Time to celebrate Simple Truth

Simple Truth recently achieved $2 billion in sales.

The simple truth is it will be etched as “extraordinary” in the private brand history books.

I’m talking about the Kroger Co.’s Simple Truth and Simple Truth Organic private brands, released in September 2012. Last week Kroger announced the lines had achieved a whopping $2 billion in sales.

That’s $2 billion in sales for a store brand in about five years.

Simple Truth and Simple Truth Organic products are free from 101 artificial preservatives and ingredients. Simple Truth Organic products are certified organic by the USDA.

Kroger didn’t just roll out the lines to jump on the free-from ingredient and organic bandwagon in 2012. Listening to its customers, Kroger addressed concerns about free-from and organic products, beginning with price.

“There's a general belief in the marketplace that organic means more expensive," said Mary Ellen Adcock, Kroger’s vice president of natural foods at the time (she is now group vice president of retail operations), in a press release announcing Simple Truth and Simple Truth Organic. “While organic products are available in most conventional grocery stores, our customers told us that labels can be confusing.
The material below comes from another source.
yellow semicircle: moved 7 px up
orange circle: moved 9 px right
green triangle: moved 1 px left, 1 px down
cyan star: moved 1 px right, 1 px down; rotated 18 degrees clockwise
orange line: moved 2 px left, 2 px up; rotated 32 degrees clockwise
We understand these challenges, so we're offering our shoppers the Simple Truth Organic brand, an easy, more clearly labeled and affordable way to buy organic products.”

In 2012, Simple Truth and Simple Truth Organic consisted of about 250 products. That has ballooned to more than 1,400 products across multiple categories, including grocery, meat, produce, deli, bakery, baby, household essentials, personal care and Fair Trade Certified.
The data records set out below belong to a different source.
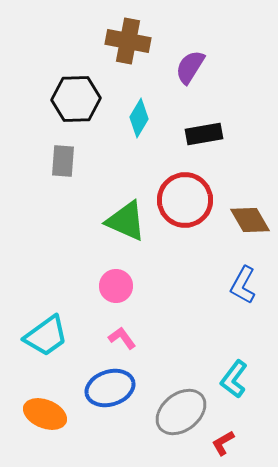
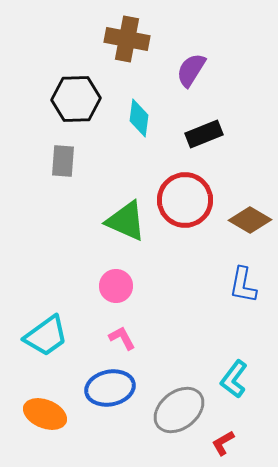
brown cross: moved 1 px left, 2 px up
purple semicircle: moved 1 px right, 3 px down
cyan diamond: rotated 24 degrees counterclockwise
black rectangle: rotated 12 degrees counterclockwise
brown diamond: rotated 30 degrees counterclockwise
blue L-shape: rotated 18 degrees counterclockwise
pink L-shape: rotated 8 degrees clockwise
blue ellipse: rotated 6 degrees clockwise
gray ellipse: moved 2 px left, 2 px up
“Here’s Simple Truth in a nutshell: natural and organic foods that are affordable,” Gil Phipps, Kroger’s vice president of Our Brands, told me recently when I met with him at Kroger’s headquarters in Cincinnati.

The success of Simple Truth and Simple Truth Organic is not lost upon Carl Jorgensen, director of global thought leadership/wellness for Stamford, Conn.-based Daymon, which provides retail strategies and services to help retailers grow their private brands. Jorgensen calls Simple Truth the most successful private brand launch in the history of the grocery industry.

“The success of Simple Truth and Kroger’s other private brand programs is a testament to the fact that Kroger is thinking in a new way about private brands and treating them as actual brands,” Jorgensen says.

When Kroger introduced Simple Truth and Simple Truth Organic, it did so behind an integrated marketing campaign involving both in-store and online components. In-store communications include branded shelf signs, stanchions in produce and meat sections, and front-of store standees and banners in more than 2,200 Kroger and banner brand stores. Online elements included a Simple Truth website (www.simpletruth.com) and a social media presence on Facebook, Twitter and Pinterest.

As Jorgensen says, Kroger went all out to promote its new brand, something that was also different for a private brand.

“[Kroger] got behind the brand, which was the opposite of the old practice of launching and leaving it in private brands,” Jorgensen says.

Something tells me that sales of Simple Truth and Simple Truth Organics will not stop at $2 billion.